A transmission electron microscope at KIST

A transmission electron microscope at KIST.

By Michael Banks

The first thing Kyung-Ho Shin, vice president of international affairs at the Korean Institute of Science and Technology (KIST), passed me when we met in the lobby of my hotel today was an umbrella.

Today Seoul has had a very good watering, but after the recent warm weather the change could be seen as being welcome.

In the morning’s pouring rain, I visited KIST, which was created in 1966 to help commercialize basic research. The 2000 or so researchers based at KIST carry out work in areas from neuroscience and fuel cells to robotics and medicine.

KIST has had a lot of success. In the last 40 years, 12 separate institutes have emerged thanks to research done at KIST, many of which are now based in Daejeon, where I spent a couple of days last week. KIST was also one of the first institutes in the world to develop spin-transitor technology.

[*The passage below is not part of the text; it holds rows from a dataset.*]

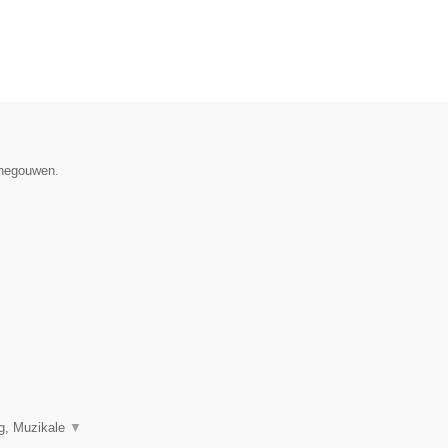
enegouwen.
ng, Muzikale
▼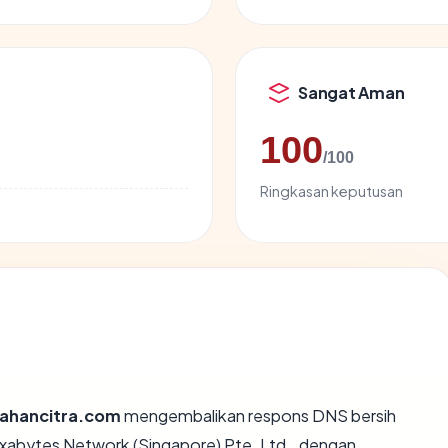
Sangat Aman
100
/100
Ringkasan keputusan
ahancitra.com
mengembalikan respons DNS bersih
Exabytes Network (Singapore) Pte. Ltd., dengan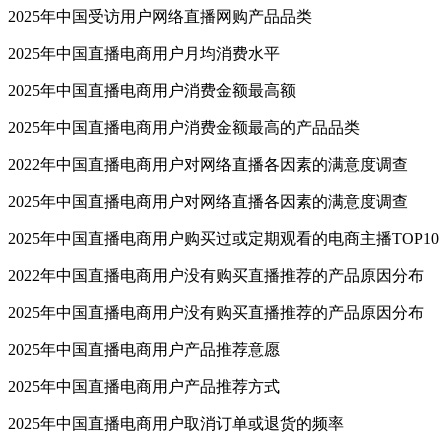
2025年中国受访用户网络直播网购产品品类
2025年中国直播电商用户月均消费水平
2025年中国直播电商用户消费金额最高额
2025年中国直播电商用户消费金额最高的产品品类
2022年中国直播电商用户对网络直播各因素的满意度调查
2025年中国直播电商用户对网络直播各因素的满意度调查
2025年中国直播电商用户购买过或定期观看的电商主播TOP10
2022年中国直播电商用户没有购买直播推荐的产品原因分布
2025年中国直播电商用户没有购买直播推荐的产品原因分布
2025年中国直播电商用户产品推荐意愿
2025年中国直播电商用户产品推荐方式
2025年中国直播电商用户取消订单或退货的频率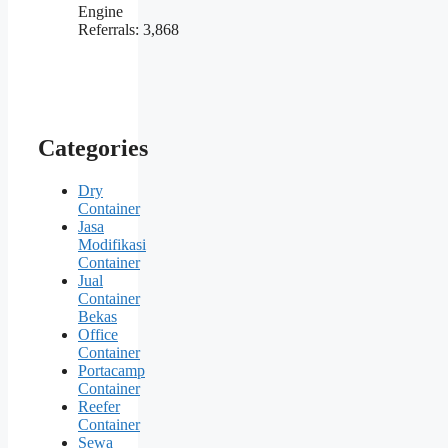
Engine
Referrals:
3,868
Categories
Dry
Container
Jasa
Modifikasi
Container
Jual
Container
Bekas
Office
Container
Portacamp
Container
Reefer
Container
Sewa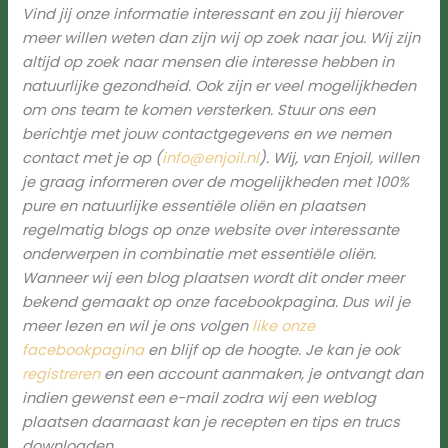
Vind jij onze informatie interessant en zou jij hierover
meer willen weten dan zijn wij op zoek naar jou. Wij zijn
altijd op zoek naar mensen die interesse hebben in
natuurlijke gezondheid. Ook zijn er veel mogelijkheden
om ons team te komen versterken. Stuur ons een
berichtje met jouw contactgegevens en we nemen
contact met je op (
info@enjoil.nl
).
Wij, van Enjoil, willen
je graag informeren over de mogelijkheden met 100%
pure en natuurlijke essentiële oliën en plaatsen
regelmatig blogs op onze website over interessante
onderwerpen in combinatie met essentiële oliën.
Wanneer wij een blog plaatsen wordt dit onder meer
bekend gemaakt op onze facebookpagina. Dus wil je
meer lezen en wil je ons volgen
like onze
facebookpagina
en blijf op de hoogte. Je kan je ook
registreren
en een account aanmaken, je ontvangt dan
indien gewenst een e-mail zodra wij een weblog
plaatsen daarnaast kan je recepten en tips en trucs
downloaden.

Maybe the most interesting fact about KIST is that it is a child of the Vietnam War. As a “thank you” for sending Korean troops to Vietnam, then US president Lyndon Johnston sanctioned funding to build an institute for applied research in South Korea, which then became KIST. Indeed, some of the original buildings that are still in use today were actually built by US troops.

As I headed to KIST, Matin headed south over the Han river to visit Seoul National University, which is not only one of the top universities in Korea but also in Asia.